> EXTRACTED TEXT:

'''

Ignacio Rodríguez

Personal information
- Full name: Ignacio Rodríguez Bahena
- Date of birth: 12 July 1956
- Place of birth: Zacatepec de Hidalgo, Morelos, Mexico
- Date of death: 19 May 2025 (aged 68)
- Place of death: Zacatepec de Hidalgo, Morelos, Mexico
- Height: 1.80 m (5 ft 11 in)
- Position: Goalkeeper

Senior career*
- Years: Team / Apps / (Gls)
- 1977–1981: Zacatepec / 107 / (0)
- 1981–1982: Monarcas Morelia / 18 / (0)
- 1982–1989: Atlante / 184 / (0)
- 1992–1994: Tigres UANL / 26 / (0)
- Total:  / 335 / (0)

International career
- 1980–1986: Mexico / 11 / (0)

Managerial career
- 1999–2003: Necaxa (assistant)

'''

> WHAT YOU NEED TO DO:
1. According to the Ignacio Rodríguez profile, what position did he play?
2. Name every club listed under "Senior career" in the Ignacio Rodríguez profile.
3. Write the next part of the Ignacio Rodríguez profile, picking up after its final entry.
The lines after this profile play no part in the work.

> AVAILABLE DATA:
'''

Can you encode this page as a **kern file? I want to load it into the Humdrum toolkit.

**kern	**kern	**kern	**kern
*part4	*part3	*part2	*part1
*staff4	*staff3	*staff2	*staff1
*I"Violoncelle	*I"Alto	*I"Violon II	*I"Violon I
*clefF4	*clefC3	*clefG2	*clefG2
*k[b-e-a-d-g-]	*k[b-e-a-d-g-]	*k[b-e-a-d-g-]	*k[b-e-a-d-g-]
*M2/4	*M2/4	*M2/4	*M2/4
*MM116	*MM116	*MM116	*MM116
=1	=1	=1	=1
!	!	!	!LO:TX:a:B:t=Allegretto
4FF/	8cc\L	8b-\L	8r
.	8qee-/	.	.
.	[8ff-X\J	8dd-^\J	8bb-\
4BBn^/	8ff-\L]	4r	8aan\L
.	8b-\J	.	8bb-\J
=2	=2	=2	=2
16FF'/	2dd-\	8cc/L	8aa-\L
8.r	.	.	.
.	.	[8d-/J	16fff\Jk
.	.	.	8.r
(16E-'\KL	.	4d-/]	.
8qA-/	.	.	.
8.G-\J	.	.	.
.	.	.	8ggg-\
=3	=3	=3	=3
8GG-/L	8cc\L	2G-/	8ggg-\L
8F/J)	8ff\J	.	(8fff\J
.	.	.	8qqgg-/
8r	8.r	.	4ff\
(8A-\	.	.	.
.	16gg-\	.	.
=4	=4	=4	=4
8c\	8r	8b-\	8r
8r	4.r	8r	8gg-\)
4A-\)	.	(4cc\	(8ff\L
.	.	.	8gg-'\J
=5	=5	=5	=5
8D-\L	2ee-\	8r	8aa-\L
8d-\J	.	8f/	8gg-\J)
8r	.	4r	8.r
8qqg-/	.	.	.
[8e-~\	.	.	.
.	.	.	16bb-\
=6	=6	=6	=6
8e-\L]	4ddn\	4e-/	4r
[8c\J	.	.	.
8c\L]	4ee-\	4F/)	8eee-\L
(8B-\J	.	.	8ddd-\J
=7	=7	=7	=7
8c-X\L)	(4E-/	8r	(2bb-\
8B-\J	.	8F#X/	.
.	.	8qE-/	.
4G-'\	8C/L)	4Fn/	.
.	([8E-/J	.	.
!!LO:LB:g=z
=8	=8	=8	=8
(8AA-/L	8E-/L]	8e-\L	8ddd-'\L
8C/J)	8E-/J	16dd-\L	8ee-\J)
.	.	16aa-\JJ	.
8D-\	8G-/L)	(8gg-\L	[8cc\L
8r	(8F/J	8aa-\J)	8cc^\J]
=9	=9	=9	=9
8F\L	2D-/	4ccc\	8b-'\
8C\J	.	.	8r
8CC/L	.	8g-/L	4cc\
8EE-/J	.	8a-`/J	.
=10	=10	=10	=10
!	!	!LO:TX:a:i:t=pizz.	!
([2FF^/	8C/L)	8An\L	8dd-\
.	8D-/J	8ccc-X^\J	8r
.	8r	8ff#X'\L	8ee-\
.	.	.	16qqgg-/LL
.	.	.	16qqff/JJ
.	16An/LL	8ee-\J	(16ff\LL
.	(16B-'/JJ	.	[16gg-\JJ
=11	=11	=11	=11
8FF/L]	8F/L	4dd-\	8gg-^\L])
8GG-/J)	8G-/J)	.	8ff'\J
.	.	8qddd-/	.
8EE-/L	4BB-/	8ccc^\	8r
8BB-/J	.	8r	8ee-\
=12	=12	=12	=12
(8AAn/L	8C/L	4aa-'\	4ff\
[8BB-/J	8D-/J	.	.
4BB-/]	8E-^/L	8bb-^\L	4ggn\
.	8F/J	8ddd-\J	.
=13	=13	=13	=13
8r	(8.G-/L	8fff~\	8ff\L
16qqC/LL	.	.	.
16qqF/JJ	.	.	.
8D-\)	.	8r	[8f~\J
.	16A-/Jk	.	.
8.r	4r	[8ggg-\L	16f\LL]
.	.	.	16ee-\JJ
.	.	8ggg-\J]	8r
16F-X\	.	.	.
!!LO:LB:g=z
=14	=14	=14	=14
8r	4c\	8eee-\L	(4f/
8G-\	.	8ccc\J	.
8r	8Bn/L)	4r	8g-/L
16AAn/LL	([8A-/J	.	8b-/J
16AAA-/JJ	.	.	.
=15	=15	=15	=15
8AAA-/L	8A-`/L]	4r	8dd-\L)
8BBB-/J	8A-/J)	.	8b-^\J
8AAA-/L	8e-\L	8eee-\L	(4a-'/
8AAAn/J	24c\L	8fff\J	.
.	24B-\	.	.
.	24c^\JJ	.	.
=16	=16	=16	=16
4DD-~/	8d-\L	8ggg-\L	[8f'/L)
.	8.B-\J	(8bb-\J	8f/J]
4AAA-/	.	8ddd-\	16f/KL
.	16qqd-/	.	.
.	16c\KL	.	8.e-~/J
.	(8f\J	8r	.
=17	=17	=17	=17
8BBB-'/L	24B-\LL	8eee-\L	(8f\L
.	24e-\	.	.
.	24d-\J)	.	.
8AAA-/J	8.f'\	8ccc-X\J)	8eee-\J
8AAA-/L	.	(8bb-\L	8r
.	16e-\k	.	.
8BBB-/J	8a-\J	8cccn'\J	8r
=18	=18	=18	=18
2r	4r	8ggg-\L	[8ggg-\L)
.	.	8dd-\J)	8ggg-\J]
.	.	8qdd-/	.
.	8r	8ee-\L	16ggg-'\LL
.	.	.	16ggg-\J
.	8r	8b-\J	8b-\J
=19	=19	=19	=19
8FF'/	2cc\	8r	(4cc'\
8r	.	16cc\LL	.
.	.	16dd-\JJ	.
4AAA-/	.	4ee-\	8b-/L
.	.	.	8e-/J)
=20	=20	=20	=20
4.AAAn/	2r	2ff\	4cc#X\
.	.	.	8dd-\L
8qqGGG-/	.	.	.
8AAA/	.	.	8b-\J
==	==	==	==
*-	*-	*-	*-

'''

> WRITTEN RESPONSES:
1. Goalkeeper

2. Zacatepec, Monarcas Morelia, Atlante, Tigres UANL

3.
- 2003: Correcaminos (assistant)
- 2008: Salamanca (assistant)
- 2008: Chiapas (assistant)
- 2009–2011: Irapuato (assistant)
- 2011: Irapuato
- 2011–2012: Correcaminos
- 2012: Veracruz
- 2013: Lobos BUAP
- 2014–2015: Zacatepec
- 2018: Cuautla
- 2023: Oaxaca (Assistant)
- 2023: Orgullo Reynosa (assistant)

= Ignacio Rodríguez (footballer, born 1956) =

Mexican footballer (1956–2025)

Ignacio Rodríguez Bahena (12 July 1956 – 19 May 2025) was a Mexican professional football player and manager. A goalkeeper, he was part of the Mexican side as substitute in the 1986 FIFA World Cup. He died from cancer on 19 May 2025, at the age of 68.